Société

Isère : un temple protestant évangéliste dans un campement de 300 Roms à Grenoble

Par Denis Souilla et Xavier Demagny, France Bleu Isère vendredi 17 avril 2015 à 14:42

Les cérémonies religieuses sont menées par deux pasteurs évangélistes.
Les cérémonies religieuses sont menées par deux pasteurs évangélistes. © Radio France - Xavier Demagny

C'est un vrai camp de fortune, un grand bidonville en Isère. Plus de 300 Roms, dont beaucoup d'enfants, vivent aujourd'hui au sud de Grenoble, avenue Esmonin, à quelques centaines de mètres du centre commercial Grand-Place. Malgré les difficultés rencontrées par ces habitants, la vie suit son court. Un temple protestant a vu le jour en janvier.

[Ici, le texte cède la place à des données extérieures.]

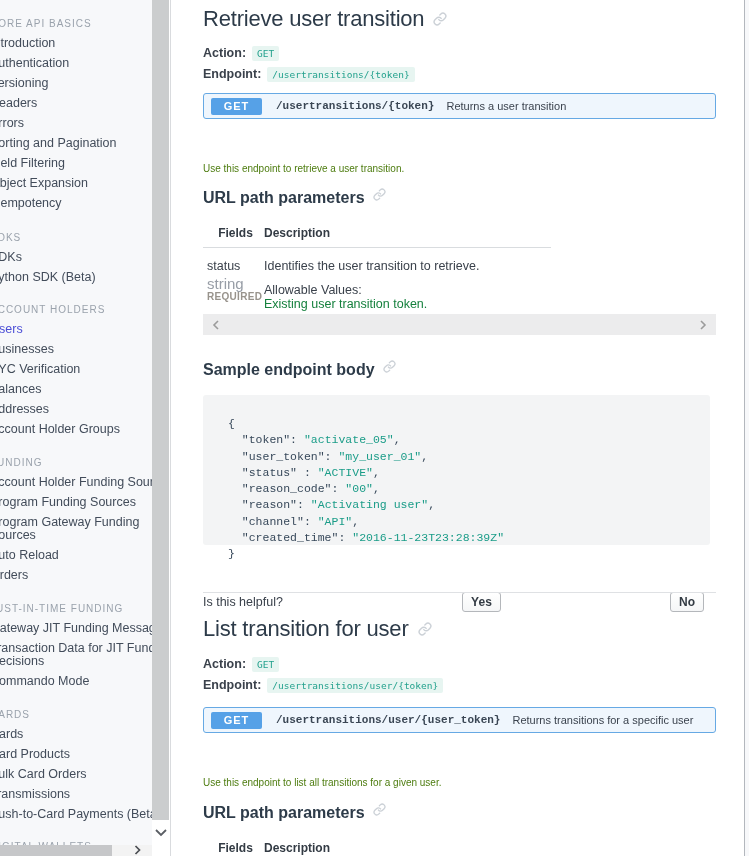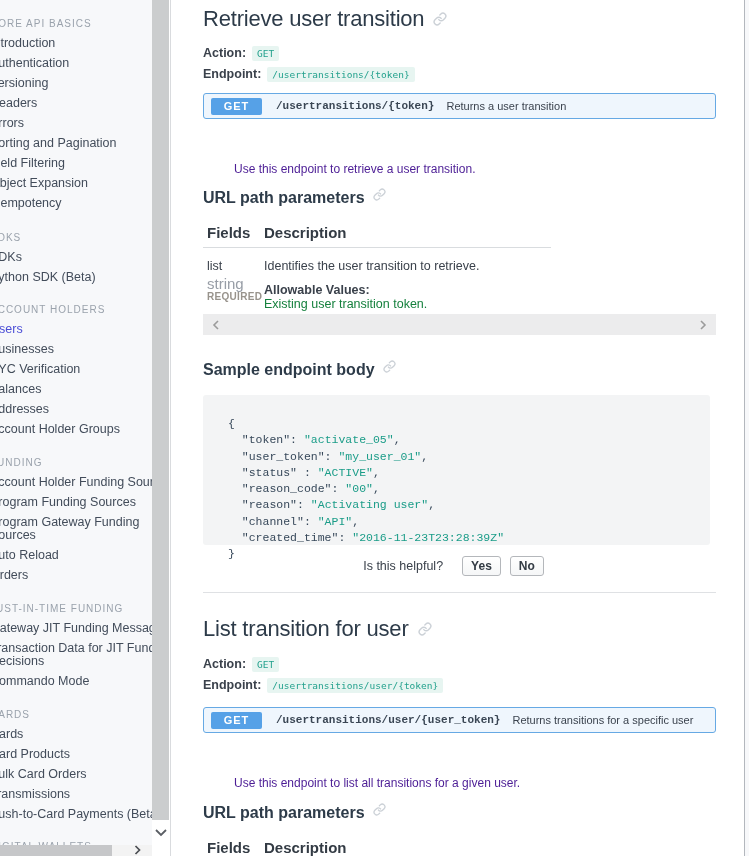--- a/index.html
+++ b/index.html
@@ -61,7 +61,7 @@
                  color:#3a4654; margin-left:14px; }
   .method-summary { font-size:11px; color:#3b434e; margin-left:12px; }
 
-  .para { font-size:12px; color:#4c1d95; line-height:16px;margin-left:31px; }
+  .para { font-size:10px; color:#4d7c0f; line-height:16px; }
 
   .thead { display:flex; font-size:15px; font-weight:700; color:#333b44; line-height:14px; }
   .thead .c1 { width:57px; margin-left:4px; }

Certains l'appellent "bidonville" , d'autres "camp" , "campement" . Au sud de Grenoble, plus de 300 Roms, dont beaucoup d'enfants, vivent aujourd'hui avenue Esmonin, à quelques centaines de mètres du centre commercial Grand-Place. Des associations, autorités, services administratifs interviennent pour subvenir à des besoins sanitaires ou alimentaires. La vie continue, au milieu des familles, un temple protestant évangéliste -une construction de fortune- a été monté il y a quelques semaines.

Une église de bric et de broc

Elle se situe juste à l'entrée du camp, comme toute les baraques du terrain, l'église d'Esmonin a été fabriquée avec peu de choses : du bois, des planches récupérées, ou du tissus. Mais à la différence des autres constructions de fortune, un soin tout particulier a été apporté à cette salle : des draps colorés au mur, une table fait office d'autel, et puis, inscrit au fond, un verset de la Bible "Crois au Seigneur et tu seras sauvé" .

Deux pasteurs mènent les offices

Depuis que l'église est sortie de terre, en janvier, Florica vient prier régulièrement ici : "cette église est belle car il y a beaucoup de personnes qui se sont mises ensemble pour la construire ; il y avait besoin d'un lieu pour prier et quand j'ai vu qu'ils commençaient la construction, je me suis réjouie" .

A l'origine de ce lieu, il y a deux pasteurs, ils dirigent l'office. La messe a lieu le soir, autour de 18 heures mais la plus grande affluence c'est le week-end. Parfois cent personnes se massent dans cinquante petits metres carrés. Pendant les cérémonies, les fidèles peuvent prendre la parole, et s'exprimer, proposer des chants.

 

Dans cette communauté très croyante, où la plupart des habitants du campement sont chrétiens évangélistes, le pasteur Florian Covaciu voit dans cette église un moyen d'installer un cadre pour bien s'intégrer en France : "On essaie de faire passer le message de Dieu qui dit qu'il ne faut plus voler, plus se prostituer. C'est à travers l'église que des changements ont pu être possibles pour des gens du bidonville".

 

Changer la communauté grâce à l'église

Sarah a travaillé auprès des Roms pendant plusieurs années. Elle est membre d'une communauté évangéliste à Grenoble. Elle a constaté de vrais changements depuis l'apparition de l'église : "Chacun va essayer de tirer la couverture le plus vers soi (...), les gens s'unissent autour de cette petite église".

Viorel Verga, l'autre pasteur, craint l'évacuation du bidonville et la destruction du lieu de culte : "C'est sûr que dans les premiers temps, on ne savait pas trop quoi faire et on avait peur que le terrain soit évacué. Du coup, on ne voulait pas travailler pour qu'une église soit démolie parce que c'est la maison de Dieu et la démolir c'est comme détruire mon cœur" . Que deviendront ces familles ?

Trois ans après l'installation des premières familles, l'horizon est toujours incertain pour les trois cents personnes du bidonville. On ne sait toujours pas ce qu'il adviendra. Les familles sont suivies par les services sociaux et la ville de Grenoble mais il n'y a pas de solution pérenne d'hébergement, et statu quo du côté du bidonville qui grossit de mois en mois. On parle parfois d'évacuation de ce camp, mais ce n'est pourtant pas à l'ordre du jour.

Un temple protestant évangéliste s'installe au milieu d'un camp de 300 Roms au sud de Grenoble.